_Text shown_.
——

In [None]:
#: the usual imports
from datascience import *
import numpy as np

%matplotlib inline
import matplotlib.pyplot as plt
import warnings; warnings.simplefilter('ignore')

plt.style.use('fivethirtyeight')

from notebook.services.config import ConfigManager

cm = ConfigManager()
cm.update(
   "livereveal", {
       'width': 1200,
       'height': 700,
       "scroll": True,
})

# Lecture 15

### The Normal Curve

## Center and Spread

We saw two ways of measuring center:
1. Mean (balance point of histogram)
2. Median (halfway point of area of histogram)

And two ways of measuring spread:
1. Range (horizontal width of histogram)
2. Standard Deviation (meaning on histogram - to be determined)

![sd.PNG](attachment:sd.PNG)

## Grouped Mean and Standard Deviation

In [None]:
values = make_array(2, 4, 10)
counts = make_array(1, 2, 1)

This represents the data set 2, 4, 4, 10.

In [None]:
mean = ...
mean

In [None]:
squared_deviations = ...
squared_deviations

The squared deviations are 9, 1, 1, 25. Variance is mean squared deviation, and SD is just the square root of that.

In [None]:
variance = ...
sd = ...
sd

Check using `np.std`.

## Discussion Question

![Capture.PNG](attachment:Capture.PNG)

Which has greater standard deviation?  
A. Birth Weight (left)  
B. Maternal Age (right)  
C. Impossible to tell from histogram

In [None]:
births = Table.read_table('baby.csv')
np.std(births.column('Birth Weight'))

In [None]:
np.std(births.column('Maternal Age'))

## Main reason to use standard deviation

No matter what the shape of the distribution, the bulk of the data are in the range “average ± a few SDs”

——

_Exercise data_.
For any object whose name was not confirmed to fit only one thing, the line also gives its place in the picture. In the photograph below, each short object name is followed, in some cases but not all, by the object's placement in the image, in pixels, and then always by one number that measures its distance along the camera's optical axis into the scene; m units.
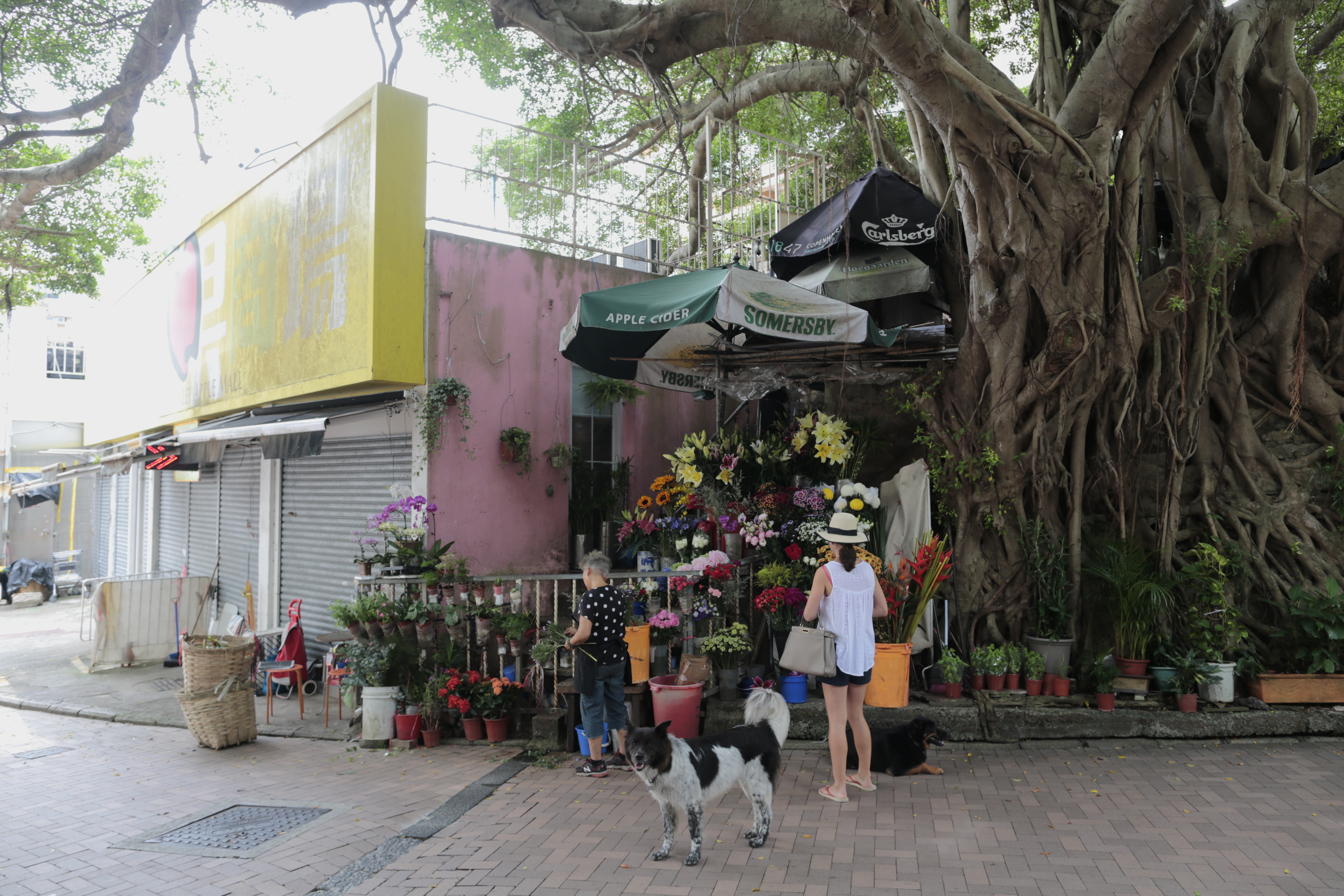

——

_Task statement_. Write out the passage of the lecture notebook on the normal curve above, starting at "This represents the" and ending at "variance = ...", with no change to its wording.

_Your solution_.
This represents the data set 2, 4, 4, 10.

In [None]:
mean = ...
mean

In [None]:
squared_deviations = ...
squared_deviations

The squared deviations are 9, 1, 1, 25. Variance is mean squared deviation, and SD is just the square root of that.

In [None]:
variance = ...